Ante una secreta y súbita epifanía, el notario 17 de la Ciudad de México, Cipriano Ruiz, dejó todo lo que tenía por alcanzar un propósito más elevado. En 1950, en un auto de alquiler, se trasladó a Nueva Orleans, para subir a un barco carguero. Arribó a Nápoles, luego, por vía férrea, llegó a su destino: el Colegio Pío Latino en Roma. Ahí cambió la escasa ropa que llevaba por las enaguas de seminarista, distantes ya de los trajes lujosos de su vida pasada. Con nueva educación, Cipriano vislumbró la mucha oscuridad que había en su pasado, ya sólo buscaba la luz que necesitaba.
Cuatro años después, José Cipriano Ruiz Bello volvió a nacer el 26 de septiembre. Huatusco fue de nuevo su pueblo natal, pero las circunstancias fueron diferentes. En medio de la expectación de periodistas, antiguos compañeros y lugareños, el exnotario fue ordenado sacerdote: “El licenciado aquel que cruzaba por la vida cargado de culpas con el aspecto singular del hombre poderoso ya no es el mismo. En lugar de sus amigos magnates y políticos, amigos de bufete o de profesión, ahora son modestos y bondadosos curas”.

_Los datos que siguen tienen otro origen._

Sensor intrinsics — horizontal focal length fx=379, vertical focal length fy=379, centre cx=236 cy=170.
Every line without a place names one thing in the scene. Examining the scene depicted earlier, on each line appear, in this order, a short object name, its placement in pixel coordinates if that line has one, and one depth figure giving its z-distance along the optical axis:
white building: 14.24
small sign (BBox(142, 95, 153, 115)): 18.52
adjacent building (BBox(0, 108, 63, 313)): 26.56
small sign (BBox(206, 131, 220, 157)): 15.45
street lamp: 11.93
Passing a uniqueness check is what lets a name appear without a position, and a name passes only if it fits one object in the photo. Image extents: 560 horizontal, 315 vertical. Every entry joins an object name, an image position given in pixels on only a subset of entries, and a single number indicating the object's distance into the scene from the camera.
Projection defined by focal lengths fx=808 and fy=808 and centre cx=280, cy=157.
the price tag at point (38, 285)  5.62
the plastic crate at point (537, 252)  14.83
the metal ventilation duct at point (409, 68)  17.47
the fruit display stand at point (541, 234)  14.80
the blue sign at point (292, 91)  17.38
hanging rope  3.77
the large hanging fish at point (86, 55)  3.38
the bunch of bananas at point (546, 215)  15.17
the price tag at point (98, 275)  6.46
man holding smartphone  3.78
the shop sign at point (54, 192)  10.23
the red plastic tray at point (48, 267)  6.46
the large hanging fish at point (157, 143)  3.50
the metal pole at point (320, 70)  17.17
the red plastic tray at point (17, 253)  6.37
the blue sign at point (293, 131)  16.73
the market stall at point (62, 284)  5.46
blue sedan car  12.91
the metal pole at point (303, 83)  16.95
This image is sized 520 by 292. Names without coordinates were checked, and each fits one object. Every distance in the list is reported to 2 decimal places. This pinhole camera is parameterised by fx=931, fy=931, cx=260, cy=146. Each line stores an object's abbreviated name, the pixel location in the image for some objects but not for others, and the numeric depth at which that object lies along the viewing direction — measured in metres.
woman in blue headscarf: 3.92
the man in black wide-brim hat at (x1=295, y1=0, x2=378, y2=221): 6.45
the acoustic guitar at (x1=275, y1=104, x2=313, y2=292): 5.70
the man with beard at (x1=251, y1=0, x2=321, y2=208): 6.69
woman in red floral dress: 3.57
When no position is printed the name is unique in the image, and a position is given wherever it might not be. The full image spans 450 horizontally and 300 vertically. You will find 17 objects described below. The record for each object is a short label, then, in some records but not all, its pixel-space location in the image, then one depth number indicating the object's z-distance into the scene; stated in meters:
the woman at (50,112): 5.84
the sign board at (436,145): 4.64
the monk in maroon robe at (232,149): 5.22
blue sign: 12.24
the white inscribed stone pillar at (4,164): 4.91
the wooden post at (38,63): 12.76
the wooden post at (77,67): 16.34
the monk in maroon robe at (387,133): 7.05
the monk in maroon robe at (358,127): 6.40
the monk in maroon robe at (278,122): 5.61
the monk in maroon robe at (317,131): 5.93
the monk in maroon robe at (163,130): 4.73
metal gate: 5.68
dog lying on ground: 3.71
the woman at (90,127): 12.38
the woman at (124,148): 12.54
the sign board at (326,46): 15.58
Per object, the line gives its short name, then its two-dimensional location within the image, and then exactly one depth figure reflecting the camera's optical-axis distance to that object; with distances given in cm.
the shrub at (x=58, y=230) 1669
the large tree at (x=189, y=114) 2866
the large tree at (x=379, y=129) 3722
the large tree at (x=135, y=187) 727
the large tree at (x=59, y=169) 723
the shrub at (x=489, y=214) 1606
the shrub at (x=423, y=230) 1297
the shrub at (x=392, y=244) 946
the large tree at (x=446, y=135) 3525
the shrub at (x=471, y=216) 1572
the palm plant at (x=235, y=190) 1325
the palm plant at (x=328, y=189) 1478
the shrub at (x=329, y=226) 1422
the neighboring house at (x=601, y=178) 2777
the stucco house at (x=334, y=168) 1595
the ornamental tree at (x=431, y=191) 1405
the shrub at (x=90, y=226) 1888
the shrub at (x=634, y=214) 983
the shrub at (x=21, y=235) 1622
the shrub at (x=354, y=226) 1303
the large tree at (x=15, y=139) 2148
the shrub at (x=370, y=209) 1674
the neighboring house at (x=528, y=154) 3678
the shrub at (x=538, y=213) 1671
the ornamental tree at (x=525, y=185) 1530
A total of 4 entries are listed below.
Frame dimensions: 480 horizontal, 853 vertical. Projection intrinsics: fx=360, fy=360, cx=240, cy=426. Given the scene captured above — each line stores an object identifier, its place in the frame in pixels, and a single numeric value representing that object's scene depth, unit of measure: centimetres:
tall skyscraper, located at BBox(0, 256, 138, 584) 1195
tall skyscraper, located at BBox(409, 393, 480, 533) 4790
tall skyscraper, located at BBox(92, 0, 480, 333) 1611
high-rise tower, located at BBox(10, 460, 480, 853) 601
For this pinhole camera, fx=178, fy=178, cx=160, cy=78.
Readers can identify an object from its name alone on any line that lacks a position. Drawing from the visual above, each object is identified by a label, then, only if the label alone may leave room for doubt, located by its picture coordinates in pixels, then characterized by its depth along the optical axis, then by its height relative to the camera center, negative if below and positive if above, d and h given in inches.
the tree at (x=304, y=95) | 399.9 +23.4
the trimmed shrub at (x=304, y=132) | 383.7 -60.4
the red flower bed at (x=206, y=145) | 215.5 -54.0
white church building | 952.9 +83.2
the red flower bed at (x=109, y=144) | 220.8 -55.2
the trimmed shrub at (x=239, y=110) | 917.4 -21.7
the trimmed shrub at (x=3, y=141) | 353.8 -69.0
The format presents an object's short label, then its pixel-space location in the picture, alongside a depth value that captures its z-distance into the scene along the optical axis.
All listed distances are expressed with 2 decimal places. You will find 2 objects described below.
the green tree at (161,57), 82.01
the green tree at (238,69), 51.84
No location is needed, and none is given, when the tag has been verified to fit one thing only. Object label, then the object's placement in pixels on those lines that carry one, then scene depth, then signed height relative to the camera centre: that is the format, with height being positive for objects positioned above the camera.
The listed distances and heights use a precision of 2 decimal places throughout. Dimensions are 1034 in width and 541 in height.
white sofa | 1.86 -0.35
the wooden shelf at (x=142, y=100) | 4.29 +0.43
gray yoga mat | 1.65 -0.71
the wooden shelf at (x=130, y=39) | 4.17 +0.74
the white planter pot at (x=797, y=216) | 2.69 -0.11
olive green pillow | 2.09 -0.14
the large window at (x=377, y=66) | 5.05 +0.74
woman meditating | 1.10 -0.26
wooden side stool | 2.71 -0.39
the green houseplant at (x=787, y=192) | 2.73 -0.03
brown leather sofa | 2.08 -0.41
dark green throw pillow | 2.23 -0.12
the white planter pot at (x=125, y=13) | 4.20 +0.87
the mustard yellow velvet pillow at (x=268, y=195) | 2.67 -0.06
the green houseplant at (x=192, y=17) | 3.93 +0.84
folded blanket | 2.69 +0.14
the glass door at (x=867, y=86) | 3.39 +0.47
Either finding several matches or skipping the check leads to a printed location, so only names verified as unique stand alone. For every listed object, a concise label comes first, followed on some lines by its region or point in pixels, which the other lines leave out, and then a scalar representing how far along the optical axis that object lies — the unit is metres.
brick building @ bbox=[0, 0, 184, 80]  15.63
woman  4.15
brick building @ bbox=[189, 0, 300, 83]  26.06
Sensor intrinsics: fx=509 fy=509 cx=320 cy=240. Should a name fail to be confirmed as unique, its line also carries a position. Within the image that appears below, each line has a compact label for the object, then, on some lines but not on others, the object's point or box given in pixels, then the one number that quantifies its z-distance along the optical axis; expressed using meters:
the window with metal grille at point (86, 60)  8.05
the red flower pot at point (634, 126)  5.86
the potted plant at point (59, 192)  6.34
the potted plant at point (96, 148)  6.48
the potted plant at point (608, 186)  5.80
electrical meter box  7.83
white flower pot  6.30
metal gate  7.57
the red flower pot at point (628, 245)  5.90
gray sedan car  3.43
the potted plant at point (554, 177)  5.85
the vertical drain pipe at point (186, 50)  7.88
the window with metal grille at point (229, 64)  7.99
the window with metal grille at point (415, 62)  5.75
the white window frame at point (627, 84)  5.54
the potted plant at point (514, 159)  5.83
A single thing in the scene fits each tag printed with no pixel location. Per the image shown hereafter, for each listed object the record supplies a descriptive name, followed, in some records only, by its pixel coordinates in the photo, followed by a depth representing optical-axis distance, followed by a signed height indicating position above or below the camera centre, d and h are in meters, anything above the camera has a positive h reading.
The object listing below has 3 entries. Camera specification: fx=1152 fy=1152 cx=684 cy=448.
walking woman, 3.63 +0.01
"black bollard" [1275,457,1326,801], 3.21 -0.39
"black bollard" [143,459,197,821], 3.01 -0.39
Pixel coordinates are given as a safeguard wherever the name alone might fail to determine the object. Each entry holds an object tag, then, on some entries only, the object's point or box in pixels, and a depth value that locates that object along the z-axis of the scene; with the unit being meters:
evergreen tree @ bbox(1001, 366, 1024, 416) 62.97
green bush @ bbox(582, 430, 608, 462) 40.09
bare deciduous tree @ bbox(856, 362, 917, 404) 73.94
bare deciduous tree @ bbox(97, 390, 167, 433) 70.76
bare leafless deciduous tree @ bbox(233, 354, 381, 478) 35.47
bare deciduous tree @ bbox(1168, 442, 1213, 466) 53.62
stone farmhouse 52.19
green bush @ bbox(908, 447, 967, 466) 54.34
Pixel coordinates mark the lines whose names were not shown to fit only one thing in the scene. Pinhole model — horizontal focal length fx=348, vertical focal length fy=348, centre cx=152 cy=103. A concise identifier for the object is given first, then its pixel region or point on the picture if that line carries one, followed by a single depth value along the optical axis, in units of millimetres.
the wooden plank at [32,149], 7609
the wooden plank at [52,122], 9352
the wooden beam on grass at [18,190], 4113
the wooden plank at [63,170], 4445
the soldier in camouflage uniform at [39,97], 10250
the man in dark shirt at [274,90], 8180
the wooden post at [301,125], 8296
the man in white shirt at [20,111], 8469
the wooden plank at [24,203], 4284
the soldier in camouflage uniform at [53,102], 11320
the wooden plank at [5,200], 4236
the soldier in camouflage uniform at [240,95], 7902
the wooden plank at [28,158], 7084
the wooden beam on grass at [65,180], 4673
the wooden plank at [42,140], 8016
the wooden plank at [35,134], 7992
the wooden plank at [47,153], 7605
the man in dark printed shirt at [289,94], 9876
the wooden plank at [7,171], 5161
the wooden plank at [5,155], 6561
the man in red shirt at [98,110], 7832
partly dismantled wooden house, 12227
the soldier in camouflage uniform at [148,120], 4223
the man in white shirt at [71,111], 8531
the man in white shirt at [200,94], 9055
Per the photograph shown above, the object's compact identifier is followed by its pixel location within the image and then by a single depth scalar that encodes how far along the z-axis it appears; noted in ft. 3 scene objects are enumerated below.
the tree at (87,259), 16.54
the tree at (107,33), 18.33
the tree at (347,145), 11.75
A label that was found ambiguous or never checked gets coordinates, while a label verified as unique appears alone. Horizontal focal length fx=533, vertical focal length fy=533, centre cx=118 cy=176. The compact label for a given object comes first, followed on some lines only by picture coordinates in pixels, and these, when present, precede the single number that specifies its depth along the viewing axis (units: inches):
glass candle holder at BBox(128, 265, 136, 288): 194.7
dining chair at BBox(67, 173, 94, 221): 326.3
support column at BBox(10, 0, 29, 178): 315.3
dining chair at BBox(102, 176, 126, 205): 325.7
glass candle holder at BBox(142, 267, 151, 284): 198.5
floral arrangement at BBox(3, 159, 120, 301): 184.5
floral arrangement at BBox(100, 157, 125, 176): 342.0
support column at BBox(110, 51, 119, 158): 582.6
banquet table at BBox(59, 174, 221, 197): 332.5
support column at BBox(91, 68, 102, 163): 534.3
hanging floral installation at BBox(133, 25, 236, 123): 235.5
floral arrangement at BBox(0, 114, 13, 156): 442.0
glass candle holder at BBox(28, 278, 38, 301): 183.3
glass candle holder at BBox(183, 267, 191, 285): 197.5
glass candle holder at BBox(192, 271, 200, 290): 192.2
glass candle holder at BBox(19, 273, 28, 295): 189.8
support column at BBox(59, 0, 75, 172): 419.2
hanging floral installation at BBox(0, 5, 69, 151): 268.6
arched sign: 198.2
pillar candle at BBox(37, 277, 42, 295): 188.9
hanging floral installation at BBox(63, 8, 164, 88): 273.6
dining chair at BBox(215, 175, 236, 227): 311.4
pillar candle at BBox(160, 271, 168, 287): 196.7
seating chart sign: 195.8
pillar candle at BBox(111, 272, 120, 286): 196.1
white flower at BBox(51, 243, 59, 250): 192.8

El día parecía místico; el olor a café se combinaba con los sahumerios y flores de la iglesia, adecuadamente decorada para recibir al arzobispo de Veracruz, quien oficiaría la liturgia y haría la trasmutación de defensor de leyes a soldado de Cristo. Su antiguo camarada de juerga, Carlos Denegri, observó incrédulo cómo el licenciado que solía llegar, a toda velocidad, en autos de lujo al caluroso Huatusco, se prosternaba pasa ser ungido: “así, el hombre muestra su humillación por lo que fue ante el Señor que lo contempla desde el al altar. (…) Cipriano Ruiz llora. Ha llorado mucho. Su cuerpo tendido revela las convulsiones de un llanto profundo y contenido. Minutos más tarde se levanta, incorporándose simbólicamente en un hombre nuevo; el hombre viejo para siempre lo abandonó en esa postración dolorosa de la materia ante el poder del espíritu. Termina el canto litúrgico. (...) Allá por las avenidas del pecado en la monstruosa ciudad, una silueta apenas perceptible, con aires de poderoso, huye entre las sombras: el diablo de Cipriano Ruiz se pierde en la esquina de Juárez y San Juan de Letrán”.
Como clérigo, sus acciones también fueron prometedoras, cual antaño sus logros notariales. Ubicado en el seminario de Veracruz realizó gestiones importantes y llegó a celebrar misas en la Basílica de Guadalupe. Pero su alma, aún rodeada de bienes materiales, pretendía lograr mayor sacralidad. En mayo de 1959, con apenas un lustro de profesar su vocación tardía, Cipriano Ruiz Bello falleció debido a un accidente automovilístico: “Hizo un viaje a México para arreglar asuntos de su ministerio. Regresaba a su seminario la noche del día 15. Tres personas viajaban en el jeep. El padre Ruiz iba sentado en el lado derecho. La noche oscura. Sin luna. En la carretera un camión estaba parado sin luces. El conductor quebró violentamente su volante para librar el obstáculo. Un fuerte ruido y luego silencio y una nube de polvo. La parte derecha del jeep había sido despedazada”.
La nueva llamada del Señor, esta vez a su reino, dejó sin aliento a sus conocidos. El sepelio fue igual de fausto que su unción sacerdotal y la oración fúnebre estuvo a cargo del padre Emigdio Glennie Belaunzarán. El gremio notarial lo recuerda, hasta la fecha, como un individuo determinado y con visión en cualquier empeño que se dispusiera.